▶ Activity list
**a)** Answer these questions from the phase converter discussion, one line per answer, marked (i), (ii) and (iii):
(i) What do static phase converters start so that it can run on single phase power?
(ii) In some static converter designs, what does a potential relay connect to the third phase to get the motor started?
(iii) For under what price does the suggested variable frequency drive add variable speed control?
**b)** Write the next part of the phase converter discussion, beginning after its last sentence.

▶ Exercise text
This site has a rather clear explanation of what it is: http://www.phaseconverter.com/what-is-static.html#faq

And the same site says this could be one of the effects:
Static phase converters are designed to start three phase electric motors to run on single phase power. The machinery they are setup to run must be able to operate on two thirds to one half of their rated motor horsepower. If this is not the case then when the machinery is put under its full rated load the motor or machinery will most commonly stall-out or overheat and even burn out.

That's my guess. It's just a guess. Perhaps a call-out on Craigslist would find someone nearby with a rotary phase converter of the correct size that would let you test it out to confirm before swapping out parts/wires.

good luck
Joe
 
It depends on the design of the static converter. Some have a potential relay that connects one or two starting capacitors to the third phase to get the motor started, then disconnect the starting caps, leaving the third phase without power. Others add two run capacitors that stay connected to the motor to power the third phase. It just depends on what he's got. There's not a whole lot of difference between a low end static converter and the motor starter part of a typical rotary phase converter. Something like a PhasePerfect, the provides true 3-phase, is another animal altogether.

Brandon,

This might be a good time to consider going with a variable frequency drive (VFD). This one has built in overload protection, so you can ditch the static converter, the undersized starting relay and add variable speed control for under $200:
http://www.factorymation.com/FM50_230V/FM50-202-C.html

Cal
 
A VFD is an alternative that I haven't given much thought. I would figure I would have to wire the VFD directly to the forward and reverse contactors... Hmmm....

▶ Provided records
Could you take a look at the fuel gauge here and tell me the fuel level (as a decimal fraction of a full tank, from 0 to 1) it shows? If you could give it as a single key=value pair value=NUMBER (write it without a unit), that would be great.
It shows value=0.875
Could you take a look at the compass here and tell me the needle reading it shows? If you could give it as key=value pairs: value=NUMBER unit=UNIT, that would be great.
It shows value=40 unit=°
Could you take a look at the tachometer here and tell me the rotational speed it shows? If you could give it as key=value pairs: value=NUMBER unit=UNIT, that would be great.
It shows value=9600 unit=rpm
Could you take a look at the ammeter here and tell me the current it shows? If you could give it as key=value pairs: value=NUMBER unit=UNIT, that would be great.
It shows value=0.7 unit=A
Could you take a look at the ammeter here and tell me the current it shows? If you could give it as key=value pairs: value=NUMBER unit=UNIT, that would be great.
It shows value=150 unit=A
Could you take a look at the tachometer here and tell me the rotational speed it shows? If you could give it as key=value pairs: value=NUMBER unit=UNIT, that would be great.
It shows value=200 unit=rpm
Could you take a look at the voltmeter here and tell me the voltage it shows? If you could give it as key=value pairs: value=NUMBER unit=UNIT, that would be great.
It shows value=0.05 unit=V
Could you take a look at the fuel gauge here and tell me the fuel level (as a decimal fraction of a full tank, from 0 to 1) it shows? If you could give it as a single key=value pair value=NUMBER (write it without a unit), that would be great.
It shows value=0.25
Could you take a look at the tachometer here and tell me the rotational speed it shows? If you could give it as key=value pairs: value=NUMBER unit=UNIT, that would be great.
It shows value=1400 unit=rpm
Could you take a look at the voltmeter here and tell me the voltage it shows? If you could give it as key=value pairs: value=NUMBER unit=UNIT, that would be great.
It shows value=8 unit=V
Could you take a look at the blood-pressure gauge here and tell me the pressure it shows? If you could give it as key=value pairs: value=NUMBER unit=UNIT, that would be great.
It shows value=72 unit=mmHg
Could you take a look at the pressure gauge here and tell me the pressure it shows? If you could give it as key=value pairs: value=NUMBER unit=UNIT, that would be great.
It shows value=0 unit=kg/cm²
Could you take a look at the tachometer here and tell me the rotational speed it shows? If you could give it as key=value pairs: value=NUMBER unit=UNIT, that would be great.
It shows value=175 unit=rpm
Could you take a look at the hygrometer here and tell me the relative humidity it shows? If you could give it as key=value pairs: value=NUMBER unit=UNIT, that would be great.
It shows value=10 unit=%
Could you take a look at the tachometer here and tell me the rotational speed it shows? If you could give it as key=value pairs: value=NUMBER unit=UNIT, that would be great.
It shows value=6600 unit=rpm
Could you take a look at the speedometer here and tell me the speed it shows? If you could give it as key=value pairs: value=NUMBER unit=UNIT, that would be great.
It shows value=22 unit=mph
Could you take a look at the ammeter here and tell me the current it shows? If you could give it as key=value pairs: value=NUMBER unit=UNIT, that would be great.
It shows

▶ Responses for each task
**a)**
(i) Three phase electric motors.
(ii) One or two starting capacitors.
(iii) Under $200.

**b)**
Thanks to everyone that took the time to help me out.
 
If you go with a VFD, you can bypass the forward and reverse contactors. The VFD will handle reversing and give you very nice speed control.
 
I have limited experience with a static converter, but 2 incidents similar to your description turned out to be the converter was the problem - 1hp rated converter would do this trying to drive a 1hp motor. I ended up using a VFD.

But I think I would want to confirm the the motor is OK -- I have a small elec shop near and 2-3 times I have had an unknown motor that I would drop by there and have him 'check' it out. One was a suspected 440v and he confirmed this and suggested he could "pick" (I think that was the term?) the wires and change it to 220v - I said OK and for $60 he did it and every thing was OK. Another was a scrap yard find and he just plugged it into 3ph and it was fine - charged me $10.